Exercise data:
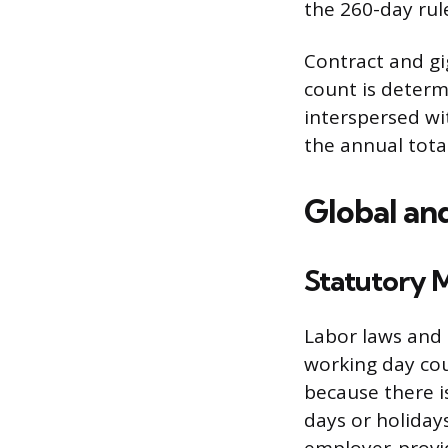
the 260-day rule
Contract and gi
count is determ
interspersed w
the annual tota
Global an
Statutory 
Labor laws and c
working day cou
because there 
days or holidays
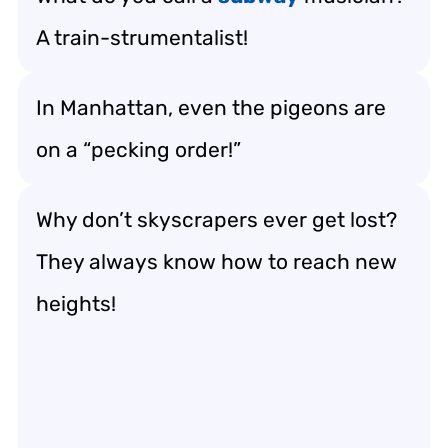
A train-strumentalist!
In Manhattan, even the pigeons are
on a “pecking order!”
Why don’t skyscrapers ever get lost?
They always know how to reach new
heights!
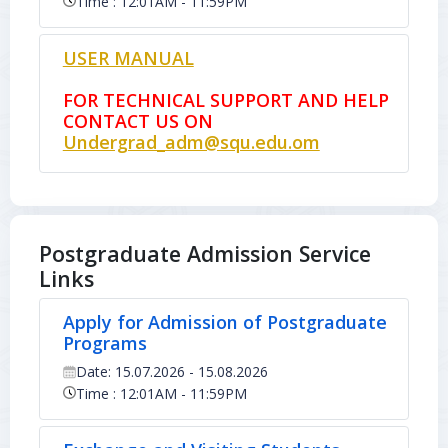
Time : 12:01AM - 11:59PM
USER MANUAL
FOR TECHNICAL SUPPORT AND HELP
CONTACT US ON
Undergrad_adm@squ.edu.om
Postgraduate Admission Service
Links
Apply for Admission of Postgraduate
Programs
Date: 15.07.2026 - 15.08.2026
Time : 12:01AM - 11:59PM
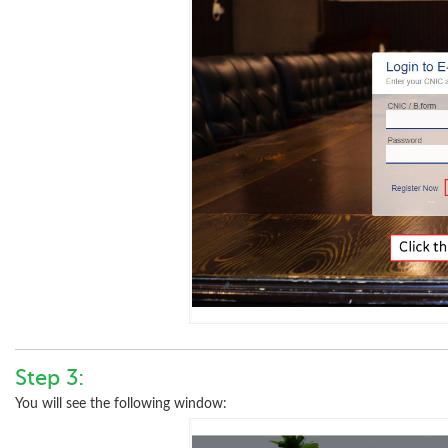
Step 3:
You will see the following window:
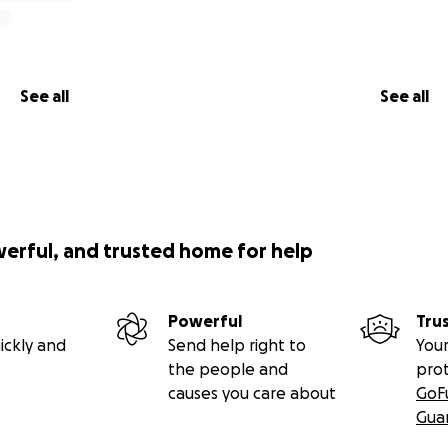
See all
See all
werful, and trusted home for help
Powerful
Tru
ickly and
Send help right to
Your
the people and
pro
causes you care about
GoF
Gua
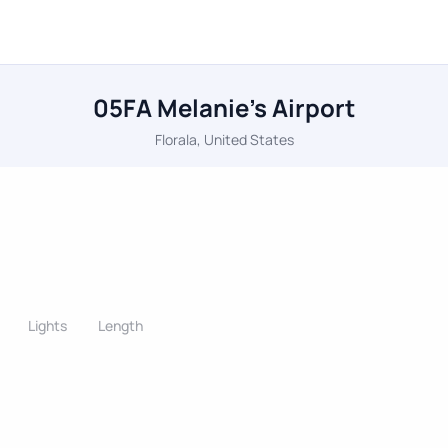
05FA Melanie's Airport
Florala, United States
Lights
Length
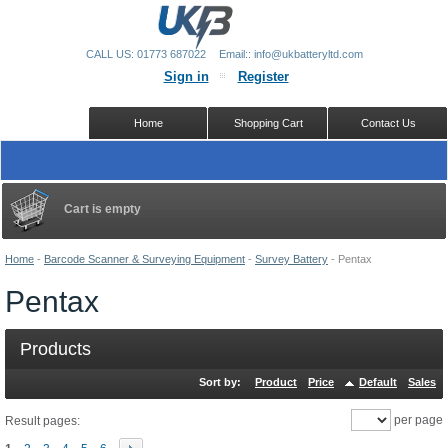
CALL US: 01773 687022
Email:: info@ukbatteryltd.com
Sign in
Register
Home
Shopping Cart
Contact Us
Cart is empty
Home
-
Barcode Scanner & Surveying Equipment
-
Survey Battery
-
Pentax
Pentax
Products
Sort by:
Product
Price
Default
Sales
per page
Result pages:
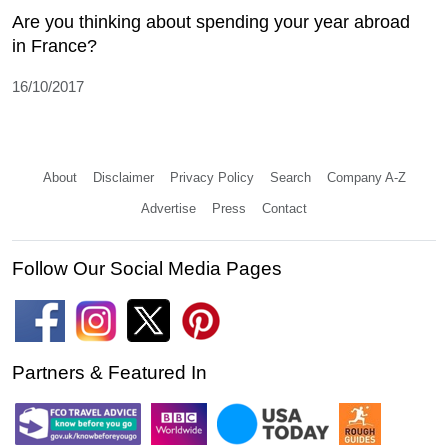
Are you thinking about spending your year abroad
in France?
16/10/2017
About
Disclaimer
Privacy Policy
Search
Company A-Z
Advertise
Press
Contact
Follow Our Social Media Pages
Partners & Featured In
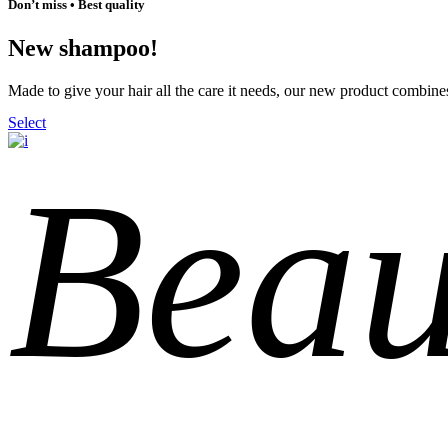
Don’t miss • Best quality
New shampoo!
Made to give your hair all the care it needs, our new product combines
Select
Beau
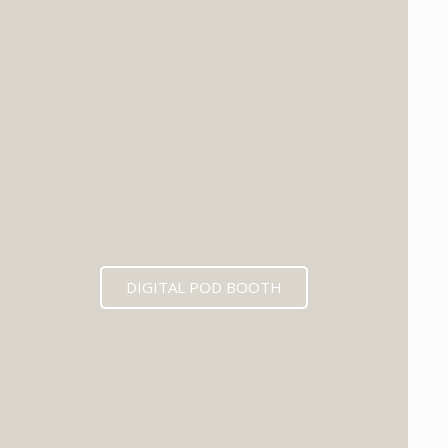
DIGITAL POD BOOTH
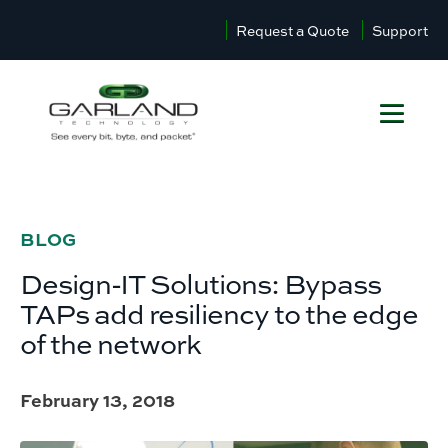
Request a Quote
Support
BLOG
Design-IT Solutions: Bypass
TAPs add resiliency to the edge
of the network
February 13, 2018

...

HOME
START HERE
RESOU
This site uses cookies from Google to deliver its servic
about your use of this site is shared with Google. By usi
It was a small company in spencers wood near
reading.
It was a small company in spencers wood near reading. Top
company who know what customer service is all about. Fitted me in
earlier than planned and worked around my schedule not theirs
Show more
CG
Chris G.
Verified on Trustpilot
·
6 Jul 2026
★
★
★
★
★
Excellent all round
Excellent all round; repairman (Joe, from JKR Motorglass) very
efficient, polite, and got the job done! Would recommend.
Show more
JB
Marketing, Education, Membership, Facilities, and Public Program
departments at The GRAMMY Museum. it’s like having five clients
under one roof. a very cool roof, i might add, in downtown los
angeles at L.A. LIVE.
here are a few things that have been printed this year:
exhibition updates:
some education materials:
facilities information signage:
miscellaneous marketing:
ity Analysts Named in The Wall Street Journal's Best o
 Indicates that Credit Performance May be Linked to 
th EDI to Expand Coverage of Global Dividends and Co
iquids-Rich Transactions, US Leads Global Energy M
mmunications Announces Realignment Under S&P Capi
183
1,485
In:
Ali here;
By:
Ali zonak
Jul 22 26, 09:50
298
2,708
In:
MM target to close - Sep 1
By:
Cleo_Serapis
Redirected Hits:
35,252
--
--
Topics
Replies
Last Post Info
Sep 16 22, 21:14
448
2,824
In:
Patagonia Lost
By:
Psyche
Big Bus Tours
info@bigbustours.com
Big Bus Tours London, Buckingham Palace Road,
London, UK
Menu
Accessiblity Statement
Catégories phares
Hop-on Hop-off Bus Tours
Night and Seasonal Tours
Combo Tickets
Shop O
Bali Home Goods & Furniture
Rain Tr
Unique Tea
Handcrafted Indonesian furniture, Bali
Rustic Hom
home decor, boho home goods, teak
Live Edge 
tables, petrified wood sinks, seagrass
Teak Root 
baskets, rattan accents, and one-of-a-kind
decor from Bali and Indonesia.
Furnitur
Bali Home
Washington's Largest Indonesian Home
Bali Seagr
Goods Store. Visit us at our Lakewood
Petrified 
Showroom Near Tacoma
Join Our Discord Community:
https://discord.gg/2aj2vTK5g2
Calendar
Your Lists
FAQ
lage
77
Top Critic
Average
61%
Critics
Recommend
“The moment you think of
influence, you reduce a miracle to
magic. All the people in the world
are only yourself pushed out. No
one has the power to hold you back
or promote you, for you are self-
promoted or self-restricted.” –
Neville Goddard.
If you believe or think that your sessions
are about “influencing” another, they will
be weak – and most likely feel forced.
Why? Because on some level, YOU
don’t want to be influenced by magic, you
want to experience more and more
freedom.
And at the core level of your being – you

Exercise aim:
Search the data and copy each line containing "Bali".

Written response:
Bali Home Goods & Furniture
Handcrafted Indonesian furniture, Bali
decor from Bali and Indonesia.
Bali Home
Bali Seagr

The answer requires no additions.